▸ Exercise details: Can you print the Kotarak walkthrough word for word, starting at "Kotarak — HTB" and ending at "befooled to do so."?

▸ Extract provided:
* Begin *

Kotarak — HTB walkthrough
All about loop of directory busting.
ENUMERATION
Nmap Service and OS detection Scan
Also I ran fullport scan whose results goes as follows
PORT 60000 Kotarak Web Hosting Scan
We see whatever URL we give , it displays it’s contents here.
Can we access contents on http://10.10.10.55:8009/ ??? No not working
On http://10.10.10.55:8080/manager/html ???? No still auth required
On path=http://10.10.10.55:8080../../../../../../../etc/passwd%00 ???? Nop
On file:///etc/passwd ??? Says Try harder
This means there could be SSRF = Server Side Request Forgery, which means if we send a request server can process it based on internal data and reflect back output. This request can be reading internal files which we don’t have privilege to, but server is befooled to do so.

* End *

▸ Records shown:
* Begin *

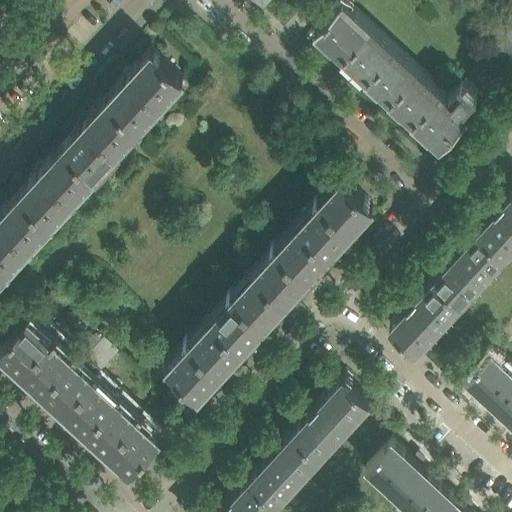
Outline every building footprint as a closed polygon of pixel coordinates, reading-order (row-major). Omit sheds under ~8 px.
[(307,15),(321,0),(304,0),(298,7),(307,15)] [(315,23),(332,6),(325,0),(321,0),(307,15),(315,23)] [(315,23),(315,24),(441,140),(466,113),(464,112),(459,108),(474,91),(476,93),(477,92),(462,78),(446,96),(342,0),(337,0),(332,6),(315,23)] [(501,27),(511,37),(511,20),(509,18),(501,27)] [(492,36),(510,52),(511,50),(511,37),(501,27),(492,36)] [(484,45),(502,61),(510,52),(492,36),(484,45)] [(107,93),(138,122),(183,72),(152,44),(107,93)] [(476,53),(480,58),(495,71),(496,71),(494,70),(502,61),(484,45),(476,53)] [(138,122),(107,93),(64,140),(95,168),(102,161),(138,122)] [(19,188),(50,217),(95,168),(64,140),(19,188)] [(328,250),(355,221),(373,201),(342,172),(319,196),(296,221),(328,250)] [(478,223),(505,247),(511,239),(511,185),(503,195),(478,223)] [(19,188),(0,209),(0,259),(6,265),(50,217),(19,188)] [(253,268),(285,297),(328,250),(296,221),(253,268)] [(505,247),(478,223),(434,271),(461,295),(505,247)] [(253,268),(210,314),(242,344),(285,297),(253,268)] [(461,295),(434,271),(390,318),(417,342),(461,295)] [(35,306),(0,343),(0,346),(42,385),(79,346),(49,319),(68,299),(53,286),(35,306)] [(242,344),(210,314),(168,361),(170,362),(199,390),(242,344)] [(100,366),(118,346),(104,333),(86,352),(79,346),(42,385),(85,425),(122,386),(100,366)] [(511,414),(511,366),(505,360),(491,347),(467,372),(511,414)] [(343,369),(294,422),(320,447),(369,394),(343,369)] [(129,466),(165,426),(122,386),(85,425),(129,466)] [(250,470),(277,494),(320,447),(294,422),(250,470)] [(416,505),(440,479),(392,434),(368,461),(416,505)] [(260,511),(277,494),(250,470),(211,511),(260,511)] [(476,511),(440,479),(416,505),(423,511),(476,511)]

* End *
* Begin *

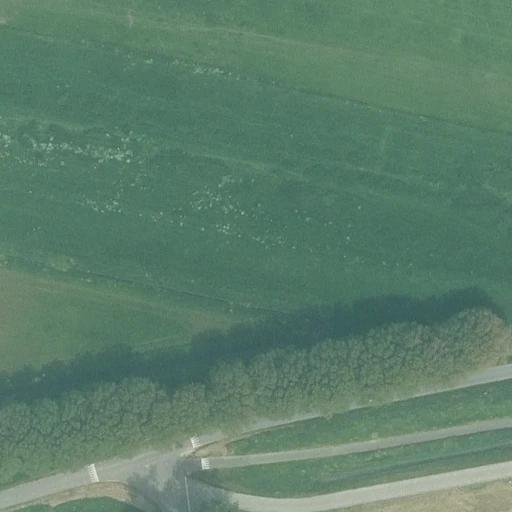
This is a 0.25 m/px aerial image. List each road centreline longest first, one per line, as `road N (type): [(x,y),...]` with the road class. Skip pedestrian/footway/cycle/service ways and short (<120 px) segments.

* End *
* Begin *

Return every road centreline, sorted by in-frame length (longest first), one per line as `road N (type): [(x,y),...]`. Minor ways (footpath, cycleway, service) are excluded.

* End *

▸ Answer below:
Kotarak — HTB walkthrough
All about loop of directory busting.
ENUMERATION
Nmap Service and OS detection Scan
Also I ran fullport scan whose results goes as follows
PORT 60000 Kotarak Web Hosting Scan
We see whatever URL we give , it displays it’s contents here.
Can we access contents on http://10.10.10.55:8009/ ??? No not working
On http://10.10.10.55:8080/manager/html ???? No still auth required
On path=http://10.10.10.55:8080../../../../../../../etc/passwd%00 ???? Nop
On file:///etc/passwd ??? Says Try harder
This means there could be SSRF = Server Side Request Forgery, which means if we send a request server can process it based on internal data and reflect back output. This request can be reading internal files which we don’t have privilege to, but server is befooled to do so.